Politics

Frustrated EI applicants find an end-run around overwhelmed call centres

Canadians forced to spend days trying to get through on Service Canada's designated phone line to sort out problems with their employment insurance applications are sharing tips through social media and web forums — including a link to an online form that can get an agent to call back within 48 hours.

An online form buried on Service Canada's website can get faster results — for now, at least

A woman checks out a jobs advertisement sign in Toronto on Wednesday, April 29, 2020. (Nathan Denette/The Canadian Press)

Canadians forced to spend days trying to get through on Service Canada's designated phone line to sort out problems with their employment insurance applications are sharing tips through social media and web forums — including a link to an online form that can get an agent to call back within 48 hours.

But government officials warn that if the number of people using that fast-track form increases substantially, the system will not be able to manage the volume — meaning longer waits for a call back, or perhaps no call back at all.

"There isn't any hidden capacity in the system," said one senior government official familiar with the situation, adding the form was created in the wake of the temporary closure of in-person Service Canada centres due to the pandemic.

"The form is not a substitute for the call centre route," he added.

Thousands of Canadians are sharing tips on how to get around the massive call volumes slowing down the federal government's EI service. (Shutterstock)

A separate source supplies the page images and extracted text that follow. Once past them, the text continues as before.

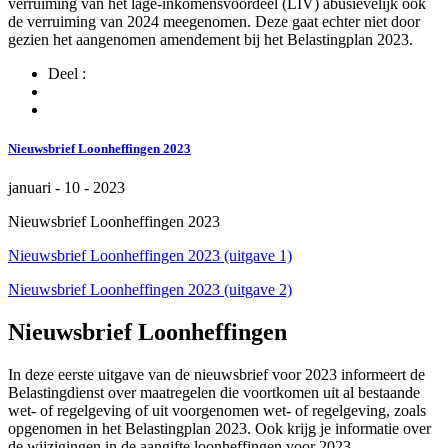
verruiming van het lage-inkomensvoordeel (LIV) abusievelijk ook
de verruiming van 2024 meegenomen. Deze gaat echter niet door
gezien het aangenomen amendement bij het Belastingplan 2023.
Deel :
Nieuwsbrief Loonheffingen 2023
januari - 10 - 2023
Nieuwsbrief Loonheffingen 2023
Nieuwsbrief Loonheffingen 2023 (uitgave 1)
Nieuwsbrief Loonheffingen 2023 (uitgave 2)
Nieuwsbrief Loonheffingen
In deze eerste uitgave van de nieuwsbrief voor 2023 informeert de
Belastingdienst over maatregelen die voortkomen uit al bestaande
wet- of regelgeving of uit voorgenomen wet- of regelgeving, zoals
opgenomen in het Belastingplan 2023. Ook krijg je informatie over
de wijzigingen in de aangifte loonheffingen voor 2023.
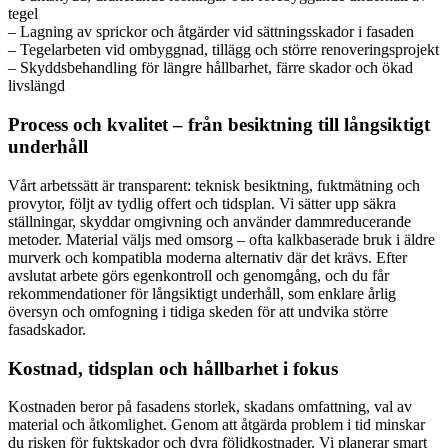
tegel
– Lagning av sprickor och åtgärder vid sättningsskador i fasaden
– Tegelarbeten vid ombyggnad, tillägg och större renoveringsprojekt
– Skyddsbehandling för längre hållbarhet, färre skador och ökad
livslängd
Process och kvalitet – från besiktning till långsiktigt
underhåll
Vårt arbetssätt är transparent: teknisk besiktning, fuktmätning och
provytor, följt av tydlig offert och tidsplan. Vi sätter upp säkra
ställningar, skyddar omgivning och använder dammreducerande
metoder. Material väljs med omsorg – ofta kalkbaserade bruk i äldre
murverk och kompatibla moderna alternativ där det krävs. Efter
avslutat arbete görs egenkontroll och genomgång, och du får
rekommendationer för långsiktigt underhåll, som enklare årlig
översyn och omfogning i tidiga skeden för att undvika större
fasadskador.
Kostnad, tidsplan och hållbarhet i fokus
Kostnaden beror på fasadens storlek, skadans omfattning, val av
material och åtkomlighet. Genom att åtgärda problem i tid minskar
du risken för fuktskador och dyra följdkostnader. Vi planerar smart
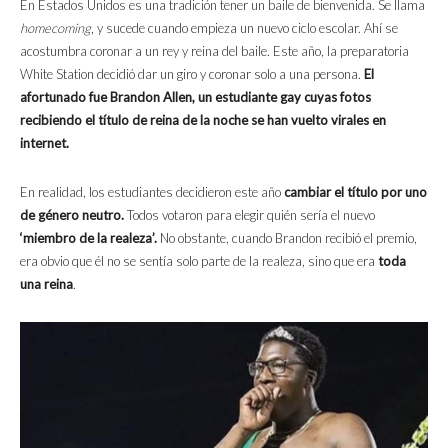
En Estados Unidos es una tradición tener un baile de bienvenida. Se llama
homecoming
, y sucede cuando empieza un nuevo ciclo escolar. Ahí se
acostumbra coronar a un rey y reina del baile. Este año, la preparatoria
White Station decidió dar un giro y coronar solo a una persona.
El
afortunado fue Brandon Allen, un estudiante gay cuyas fotos
recibiendo el título de reina de la noche se han vuelto virales en
internet.
En realidad, los estudiantes decidieron este año
cambiar el título por uno
de género neutro.
Todos votaron para elegir quién sería el nuevo
‘miembro de la realeza’.
No obstante, cuando Brandon recibió el premio,
era obvio que él no se sentía solo parte de la realeza, sino que era
toda
una reina
.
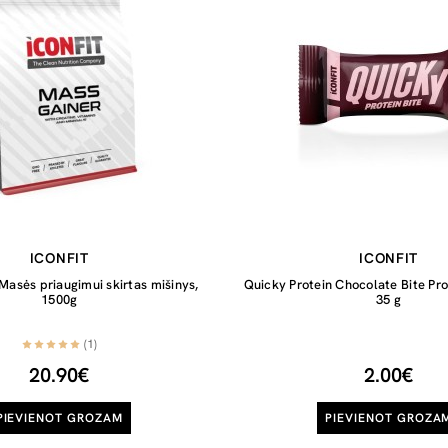
ICONFIT
ICONFIT
Masės priaugimui skirtas mišinys,
Quicky Protein Chocolate Bite Pro
1500g
35 g
(1)
20.90€
2.00€
PIEVIENOT GROZAM
PIEVIENOT GROZA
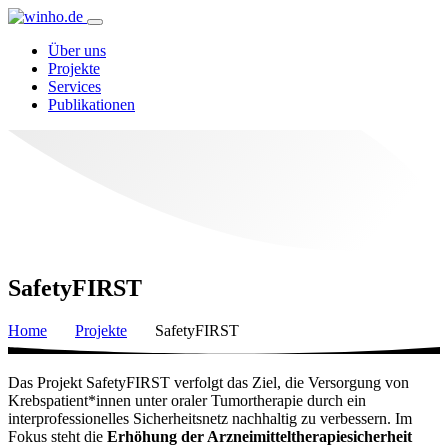
Über uns
Projekte
Services
Publikationen
SafetyFIRST
Home
Projekte
SafetyFIRST
Das Projekt SafetyFIRST verfolgt das Ziel, die Versorgung von
Krebspatient*innen unter oraler Tumortherapie durch ein
interprofessionelles Sicherheitsnetz nachhaltig zu verbessern. Im
Fokus steht die
Erhöhung der Arzneimitteltherapiesicherheit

Many Canadians who applied for EI after losing their jobs due to the pandemic — and before the Canada Emergency Response Benefit was announced — say they have spent days trying to get through to an agent after an administrative snafu tied up their applications and they were told to contact Service Canada.

Those who can't get through also can't get paid. Many have gone weeks without receiving any benefits.

More than 2 million applications in a month

More than two million people applied for EI in March alone after economic activity shut down across the country. After that initial rush, the government redeployed 3,000 Service Canada employees to help with the call volume. Clearly that hasn't been enough, especially on the call centre side.

Those phoning the call centre often hear an automated message telling them that call volume is too high and they must try again at another time. Callers are not given the option of requesting a call back.

"The system does not have that ability," said the official. "Upgrades are necessary to do that and that is not a short-term fix."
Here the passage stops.